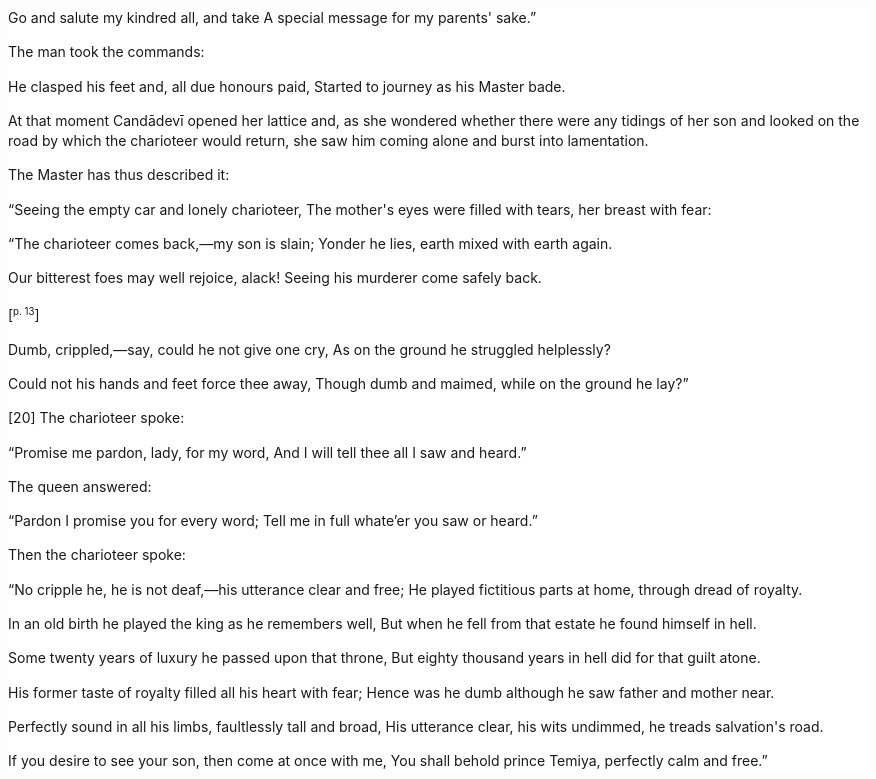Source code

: Go and salute my kindred all, and take
A special message for my parents' sake.”

The man took the commands:

He clasped his feet and, all due honours paid,
Started to journey as his Master bade.

At that moment Candādevī opened her lattice and, as she wondered whether there were any tidings of her son and looked on the road by which the charioteer would return, she saw him coming alone and burst into lamentation.

The Master has thus described it:

“Seeing the empty car and lonely charioteer,
The mother's eyes were filled with tears, her breast with fear:

“The charioteer comes back,—my son is slain;
Yonder he lies, earth mixed with earth again.

Our bitterest foes may well rejoice, alack!
Seeing his murderer come safely back.

<span id="p13">[<sup><small>p. 13</small></sup>]</span>

Dumb, crippled,—say, could he not give one cry,
As on the ground he struggled helplessly?

Could not his hands and feet force thee away,
Though dumb and maimed, while on the ground he lay?”

\[20\] The charioteer spoke:

“Promise me pardon, lady, for my word,
And I will tell thee all I saw and heard.”

The queen answered:

“Pardon I promise you for every word;
Tell me in full whate’er you saw or heard.”

Then the charioteer spoke:

“No cripple he, he is not deaf,—his utterance clear and free;
He played fictitious parts at home, through dread of royalty.

In an old birth he played the king as he remembers well,
But when he fell from that estate he found himself in hell.

Some twenty years of luxury he passed upon that throne,
But eighty thousand years in hell did for that guilt atone.

His former taste of royalty filled all his heart with fear;
Hence was he dumb although he saw father and mother near.

Perfectly sound in all his limbs, faultlessly tall and broad,
His utterance clear, his wits undimmed, he treads salvation's road.

If you desire to see your son, then come at once with me,
You shall behold prince Temiya, perfectly calm and free.”


[^0]: 1:1 The story of the deaf cripple.
[^1]: 1:2 No. 531, transl. V. p. 141.
[^2]: 2:1 _Khalaṃkapādo_?
[^3]: 2:2 There is another reading, “the milk.”
[^4]: 5:1 I have followed B _d_ here.
[^5]: 7:1 Cf. Vol. I., transl., p. 215.
[^6]: 8:1 Prof. Cowell translates as follows: “I shall be the death of my father and mother as well as of myself,” adding a note: “I have doubtfully translated _paccayo_ as if it were the opposite of the phrase ἔργον τινὸς εῖναι.”
[^7]: 10:1 Petavatthu, p. 24.
[^8]: 10:2 _Jāt._ V. 340 (p. 180 of the translation), Petavatthu, p. 23.
[^9]: 10:3 See Feer in the _Journ. Asiatique,_ 1871, XVIII. p.248.
[^10]: 11:1 See Vol. I. p. 30.
[^11]: 11:2 The four lines of triumph are here repeated.
[^12]: 13:1 _Kaṭṭhattharake_ in IV. 5824 _attharo_ is a “rug,” ![](/image/book/Buddhism/The_Jakata_Vol_6/01300.jpg).
[^13]: 13:2 _Canthium parviflorum._
[^14]: 14:1 This passage, down to the end of p. 23, was omitted by Prof. Cowell.
[^15]: 14:2 _upādhiratham:_ Schol. _suvaṇṇapādukārathaṁ āruyhantu,_ _ime tayo pāde puttassa tatth’ eva abhisekakaraṇatthāya pañca_ _rājakakudhabhaṇḍāni ganhathā ti._
[^16]: 15:1 These words, printed in the Comm. on p. 23, should be put in the text. Read: _pallaṁke na nisīdi;_ and so on p. 241.
[^17]: 15:2 A leaf of the tree _Canthium parviflorum._
[^18]: 15:3 Cf. _supra,_ III. 299.
[^19]: 17:1 Four lines are here repeated from Vol. IV. transl. p. 81, ll. 11—14.
[^20]: 18:1 A later addition here describes how certain priests were later than the others in adopting the ascetic life, in this birth, cf. _Jāt._ IV. 490.
[^21]: 18:2 See Sum. 190.
[^22]: 18:3 No. 70, I. p. 311.
[^23]: 18:4 No. 538, VI. p. 1.
[^24]: 18:5 No. 510, IV. p. 304.
[^25]: 18:6 No. 509, IV. p. 293.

-*-

TASK OBJECTIVE: The answer must repeat every line of the listing exactly and leave the pictures out.

TASK SOLUTION:
Source code

: Go and salute my kindred all, and take
A special message for my parents' sake.”

The man took the commands:

He clasped his feet and, all due honours paid,
Started to journey as his Master bade.

At that moment Candādevī opened her lattice and, as she wondered whether there were any tidings of her son and looked on the road by which the charioteer would return, she saw him coming alone and burst into lamentation.

The Master has thus described it:

“Seeing the empty car and lonely charioteer,
The mother's eyes were filled with tears, her breast with fear:

“The charioteer comes back,—my son is slain;
Yonder he lies, earth mixed with earth again.

Our bitterest foes may well rejoice, alack!
Seeing his murderer come safely back.

<span id="p13">[<sup><small>p. 13</small></sup>]</span>

Dumb, crippled,—say, could he not give one cry,
As on the ground he struggled helplessly?

Could not his hands and feet force thee away,
Though dumb and maimed, while on the ground he lay?”

\[20\] The charioteer spoke:

“Promise me pardon, lady, for my word,
And I will tell thee all I saw and heard.”

The queen answered:

“Pardon I promise you for every word;
Tell me in full whate’er you saw or heard.”

Then the charioteer spoke:

“No cripple he, he is not deaf,—his utterance clear and free;
He played fictitious parts at home, through dread of royalty.

In an old birth he played the king as he remembers well,
But when he fell from that estate he found himself in hell.

Some twenty years of luxury he passed upon that throne,
But eighty thousand years in hell did for that guilt atone.

His former taste of royalty filled all his heart with fear;
Hence was he dumb although he saw father and mother near.

Perfectly sound in all his limbs, faultlessly tall and broad,
His utterance clear, his wits undimmed, he treads salvation's road.

If you desire to see your son, then come at once with me,
You shall behold prince Temiya, perfectly calm and free.”


[^0]: 1:1 The story of the deaf cripple.
[^1]: 1:2 No. 531, transl. V. p. 141.
[^2]: 2:1 _Khalaṃkapādo_?
[^3]: 2:2 There is another reading, “the milk.”
[^4]: 5:1 I have followed B _d_ here.
[^5]: 7:1 Cf. Vol. I., transl., p. 215.
[^6]: 8:1 Prof. Cowell translates as follows: “I shall be the death of my father and mother as well as of myself,” adding a note: “I have doubtfully translated _paccayo_ as if it were the opposite of the phrase ἔργον τινὸς εῖναι.”
[^7]: 10:1 Petavatthu, p. 24.
[^8]: 10:2 _Jāt._ V. 340 (p. 180 of the translation), Petavatthu, p. 23.
[^9]: 10:3 See Feer in the _Journ. Asiatique,_ 1871, XVIII. p.248.
[^10]: 11:1 See Vol. I. p. 30.
[^11]: 11:2 The four lines of triumph are here repeated.
[^12]: 13:1 _Kaṭṭhattharake_ in IV. 5824 _attharo_ is a “rug,” ![](/image/book/Buddhism/The_Jakata_Vol_6/01300.jpg).
[^13]: 13:2 _Canthium parviflorum._
[^14]: 14:1 This passage, down to the end of p. 23, was omitted by Prof. Cowell.
[^15]: 14:2 _upādhiratham:_ Schol. _suvaṇṇapādukārathaṁ āruyhantu,_ _ime tayo pāde puttassa tatth’ eva abhisekakaraṇatthāya pañca_ _rājakakudhabhaṇḍāni ganhathā ti._
[^16]: 15:1 These words, printed in the Comm. on p. 23, should be put in the text. Read: _pallaṁke na nisīdi;_ and so on p. 241.
[^17]: 15:2 A leaf of the tree _Canthium parviflorum._
[^18]: 15:3 Cf. _supra,_ III. 299.
[^19]: 17:1 Four lines are here repeated from Vol. IV. transl. p. 81, ll. 11—14.
[^20]: 18:1 A later addition here describes how certain priests were later than the others in adopting the ascetic life, in this birth, cf. _Jāt._ IV. 490.
[^21]: 18:2 See Sum. 190.
[^22]: 18:3 No. 70, I. p. 311.
[^23]: 18:4 No. 538, VI. p. 1.
[^24]: 18:5 No. 510, IV. p. 304.
[^25]: 18:6 No. 509, IV. p. 293.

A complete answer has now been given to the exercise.